While people (including myself) have been pushing the limits of the registry APIs and doing things like this since registries first existed, the technique has continued to grow in popularity. Helm was probably one of the first large projects to start to “formalize” this model with their experimental support for OCI storage. TektonCD followed suit quickly after in TEP-0005, and the CNCF ArtifactHub project now lists support for the discovery of nine different formats.
Recently projects outside of the “cloud native” umbrella have even begun to switch to this model, with the HomeBrew package manager migrating binary storage to GitHub Container Registry after the shutdown of BinTray. The WASM community is also making use of OCI registries for binary distribution, with the new WASM Hub. A new registry called bundle.bar has even appeared specifically designed for storing other, small config files!

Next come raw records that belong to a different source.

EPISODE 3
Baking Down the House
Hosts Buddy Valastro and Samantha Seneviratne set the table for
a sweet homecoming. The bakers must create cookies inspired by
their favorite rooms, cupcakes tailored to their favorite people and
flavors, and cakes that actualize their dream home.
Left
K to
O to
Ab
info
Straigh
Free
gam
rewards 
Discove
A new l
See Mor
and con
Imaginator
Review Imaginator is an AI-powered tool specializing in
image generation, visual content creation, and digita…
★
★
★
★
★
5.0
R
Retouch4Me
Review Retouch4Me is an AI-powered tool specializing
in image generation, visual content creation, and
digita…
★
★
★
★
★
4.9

Throughout this whole process, there has been considerable debate on whether or not this is a good idea. Matt Farina summarized a lot of the pros and cons here, and seems to be leaning against this approach. I’ve gone back and forth myself over the last few years, changing my mind a few times in the process. Over the last few weeks though, I’ve decided this is a good idea. With a few caveats, I now believe we should encourage using OCI artifacts as general purpose artifact stores.
Let’s explain why!
Why OCI? More Like OC-Why-Not!
I think there are two main arguments in favor of using an OCI registry rather than a plain blob store or file server for non-container-related binary artifacts. There are probably dozens of reasons to not do this, but like all good blog posts I’ll pretend those don’t exist for now.
The first big plus is out-of-the-box support for content-checking. The OCI registry API, while minimal, does provide some great building blocks for a secure package management system. Whether you choose to build a full TUF implementation or stick with the defaults, OCI registries are a better starting point than a GCS/S3 bucket for the majority of use cases. Sure, publishing hashes and uploading to versioned names with
gsutil cpisn’t that hard, but only a tiny percent of your users will check the hashes, and distribution is tricky enough to trip up many users.

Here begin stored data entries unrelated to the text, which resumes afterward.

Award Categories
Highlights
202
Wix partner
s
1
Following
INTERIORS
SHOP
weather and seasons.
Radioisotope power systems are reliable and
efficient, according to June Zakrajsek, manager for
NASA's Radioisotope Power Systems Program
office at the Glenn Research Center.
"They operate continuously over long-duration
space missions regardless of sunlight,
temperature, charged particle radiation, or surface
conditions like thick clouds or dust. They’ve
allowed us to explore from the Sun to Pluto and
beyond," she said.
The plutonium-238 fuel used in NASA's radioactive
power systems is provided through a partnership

If you want to release a few versioned binaries, put them in a registry. You get a better-than-average release archive system out of the box, which is important when it comes to supply-chain-security. OCI registries are immutable and content-addressable, so by publishing things inside them your users get two sets of URLs for free: floating, tag based ones that can contain semantic information around release names and “tracks”, and immutable, content-addressable ones that cannot change over time.
Clients can decide (with your guidance) whether to use the floating tags to always get the latest release, to pin to fixed versions by resolving floating tags to a digest, or even to mix and match between these. You don’t have to publish digests out-of-band. You don’t need to worry about scripting a digest checker and verifier. You get tags and digests, easily verifiable and immutable, for free.
The second major benefit is the ecosystem. The GCS/S3 APIs are relatively commoditized, but not really changing. OCI registries are formally standardized, supported by dozens of providers, and have a thriving ecosystem innovating both inside AND outside of the specification. Building on this API means your system can take advantage of new registry features and tooling developed by the community while you sleep.
Building on other APIs, even when they seem like an awkward fit is always less fun than building your own custom-system. This is a virtuous cycle — people are building things for the OCI api because it’s commonly used, which leads to even more people adopting it!